◆ Data for this task ◆

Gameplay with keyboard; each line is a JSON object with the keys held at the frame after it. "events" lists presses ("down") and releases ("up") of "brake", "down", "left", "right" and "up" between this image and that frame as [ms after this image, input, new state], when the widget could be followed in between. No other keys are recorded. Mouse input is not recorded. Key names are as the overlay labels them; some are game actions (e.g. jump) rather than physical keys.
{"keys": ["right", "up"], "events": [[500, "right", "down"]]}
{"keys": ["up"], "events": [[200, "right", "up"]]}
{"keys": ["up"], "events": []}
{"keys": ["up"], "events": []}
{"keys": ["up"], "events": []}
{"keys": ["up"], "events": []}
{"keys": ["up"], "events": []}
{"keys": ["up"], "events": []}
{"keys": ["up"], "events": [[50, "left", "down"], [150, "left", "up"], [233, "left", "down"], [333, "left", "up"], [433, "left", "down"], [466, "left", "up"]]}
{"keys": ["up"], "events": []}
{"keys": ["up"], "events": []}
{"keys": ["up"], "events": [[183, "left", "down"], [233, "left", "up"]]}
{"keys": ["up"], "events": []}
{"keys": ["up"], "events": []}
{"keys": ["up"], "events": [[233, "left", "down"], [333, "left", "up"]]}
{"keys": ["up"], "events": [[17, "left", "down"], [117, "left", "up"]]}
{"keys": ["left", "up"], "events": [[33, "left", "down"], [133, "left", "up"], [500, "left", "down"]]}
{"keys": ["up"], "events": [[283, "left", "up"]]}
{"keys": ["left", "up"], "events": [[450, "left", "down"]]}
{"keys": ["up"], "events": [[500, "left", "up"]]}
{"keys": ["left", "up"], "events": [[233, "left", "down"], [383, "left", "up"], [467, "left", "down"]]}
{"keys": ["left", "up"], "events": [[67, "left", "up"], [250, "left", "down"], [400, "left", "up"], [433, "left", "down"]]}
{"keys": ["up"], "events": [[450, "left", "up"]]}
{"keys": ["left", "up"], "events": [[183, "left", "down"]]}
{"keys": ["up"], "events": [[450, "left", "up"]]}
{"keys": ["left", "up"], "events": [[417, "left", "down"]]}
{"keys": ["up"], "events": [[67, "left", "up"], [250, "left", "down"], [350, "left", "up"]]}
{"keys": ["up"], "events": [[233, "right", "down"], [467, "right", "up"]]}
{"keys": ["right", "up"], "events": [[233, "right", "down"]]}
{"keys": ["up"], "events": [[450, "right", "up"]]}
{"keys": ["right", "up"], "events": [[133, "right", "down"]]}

◆ Exercise brief ◆
Would you please give the data above again, exactly as it appears?

◆ Solved problem ◆
Gameplay with keyboard; each line is a JSON object with the keys held at the frame after it. "events" lists presses ("down") and releases ("up") of "brake", "down", "left", "right" and "up" between this image and that frame as [ms after this image, input, new state], when the widget could be followed in between. No other keys are recorded. Mouse input is not recorded. Key names are as the overlay labels them; some are game actions (e.g. jump) rather than physical keys.
{"keys": ["right", "up"], "events": [[500, "right", "down"]]}
{"keys": ["up"], "events": [[200, "right", "up"]]}
{"keys": ["up"], "events": []}
{"keys": ["up"], "events": []}
{"keys": ["up"], "events": []}
{"keys": ["up"], "events": []}
{"keys": ["up"], "events": []}
{"keys": ["up"], "events": []}
{"keys": ["up"], "events": [[50, "left", "down"], [150, "left", "up"], [233, "left", "down"], [333, "left", "up"], [433, "left", "down"], [466, "left", "up"]]}
{"keys": ["up"], "events": []}
{"keys": ["up"], "events": []}
{"keys": ["up"], "events": [[183, "left", "down"], [233, "left", "up"]]}
{"keys": ["up"], "events": []}
{"keys": ["up"], "events": []}
{"keys": ["up"], "events": [[233, "left", "down"], [333, "left", "up"]]}
{"keys": ["up"], "events": [[17, "left", "down"], [117, "left", "up"]]}
{"keys": ["left", "up"], "events": [[33, "left", "down"], [133, "left", "up"], [500, "left", "down"]]}
{"keys": ["up"], "events": [[283, "left", "up"]]}
{"keys": ["left", "up"], "events": [[450, "left", "down"]]}
{"keys": ["up"], "events": [[500, "left", "up"]]}
{"keys": ["left", "up"], "events": [[233, "left", "down"], [383, "left", "up"], [467, "left", "down"]]}
{"keys": ["left", "up"], "events": [[67, "left", "up"], [250, "left", "down"], [400, "left", "up"], [433, "left", "down"]]}
{"keys": ["up"], "events": [[450, "left", "up"]]}
{"keys": ["left", "up"], "events": [[183, "left", "down"]]}
{"keys": ["up"], "events": [[450, "left", "up"]]}
{"keys": ["left", "up"], "events": [[417, "left", "down"]]}
{"keys": ["up"], "events": [[67, "left", "up"], [250, "left", "down"], [350, "left", "up"]]}
{"keys": ["up"], "events": [[233, "right", "down"], [467, "right", "up"]]}
{"keys": ["right", "up"], "events": [[233, "right", "down"]]}
{"keys": ["up"], "events": [[450, "right", "up"]]}
{"keys": ["right", "up"], "events": [[133, "right", "down"]]}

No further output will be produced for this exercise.